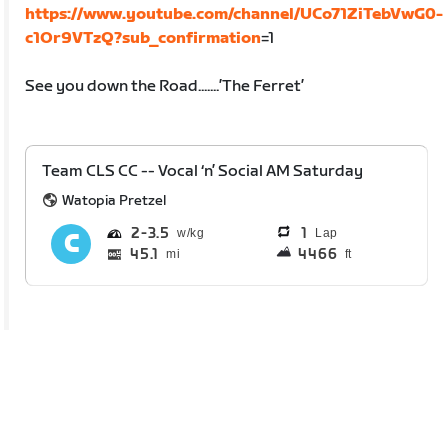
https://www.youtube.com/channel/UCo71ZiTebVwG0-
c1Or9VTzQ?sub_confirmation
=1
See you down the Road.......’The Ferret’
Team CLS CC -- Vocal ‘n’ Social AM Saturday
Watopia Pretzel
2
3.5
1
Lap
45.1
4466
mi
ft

........

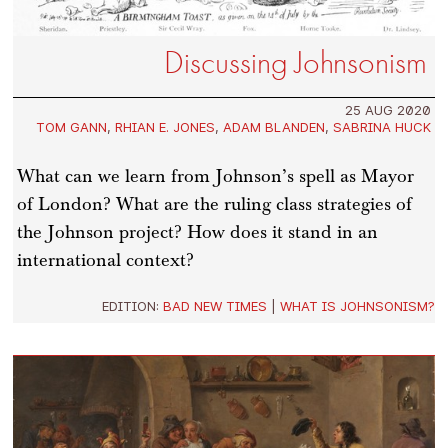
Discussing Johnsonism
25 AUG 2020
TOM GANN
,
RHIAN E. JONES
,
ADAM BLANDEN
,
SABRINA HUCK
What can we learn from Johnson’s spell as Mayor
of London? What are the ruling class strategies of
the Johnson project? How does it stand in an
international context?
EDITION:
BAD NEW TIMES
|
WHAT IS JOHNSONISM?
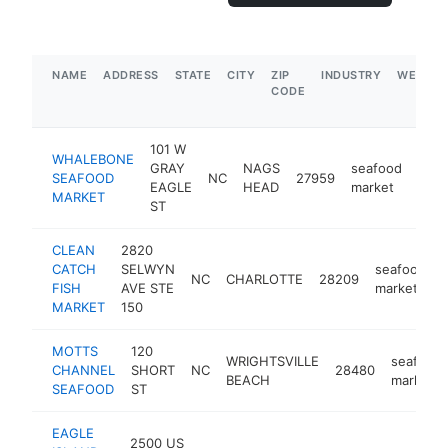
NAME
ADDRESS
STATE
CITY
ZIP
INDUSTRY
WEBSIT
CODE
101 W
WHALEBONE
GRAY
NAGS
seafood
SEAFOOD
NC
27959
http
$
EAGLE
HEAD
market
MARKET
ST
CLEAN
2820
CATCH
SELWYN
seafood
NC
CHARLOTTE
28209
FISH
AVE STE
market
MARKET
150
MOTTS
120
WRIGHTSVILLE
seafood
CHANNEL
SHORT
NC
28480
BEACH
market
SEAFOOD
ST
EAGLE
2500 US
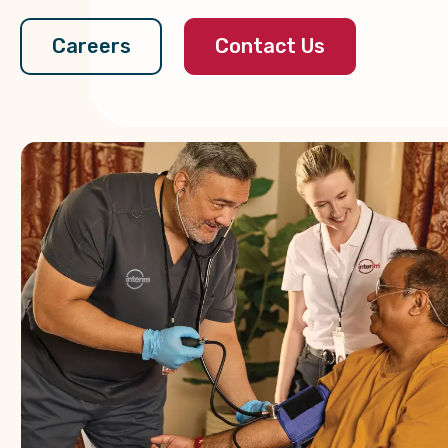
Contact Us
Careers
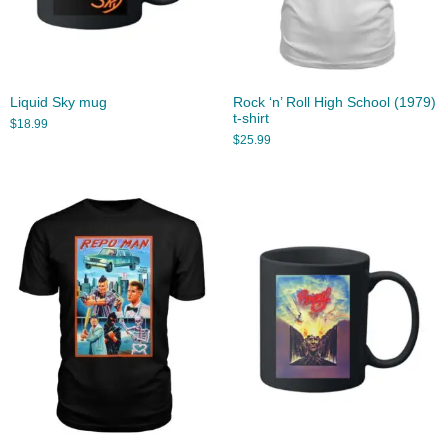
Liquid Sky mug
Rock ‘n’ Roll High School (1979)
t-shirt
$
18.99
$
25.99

........

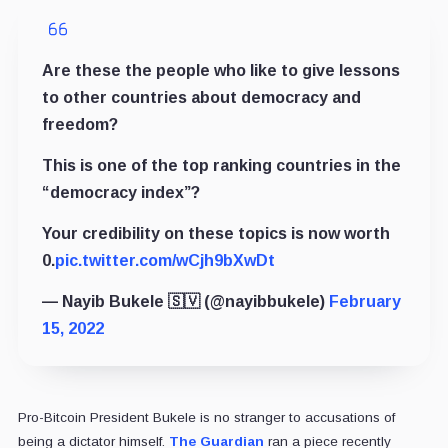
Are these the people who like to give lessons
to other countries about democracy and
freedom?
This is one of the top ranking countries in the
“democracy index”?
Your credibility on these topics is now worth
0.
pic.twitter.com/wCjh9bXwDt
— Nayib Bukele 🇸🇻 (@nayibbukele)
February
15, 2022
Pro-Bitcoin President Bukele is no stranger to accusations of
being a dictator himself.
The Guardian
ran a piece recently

........

THE PROBLEM
Say how many lines in the listing above include the word "democracy". Nothing but the number is needed.

YOUR RESPONSE
2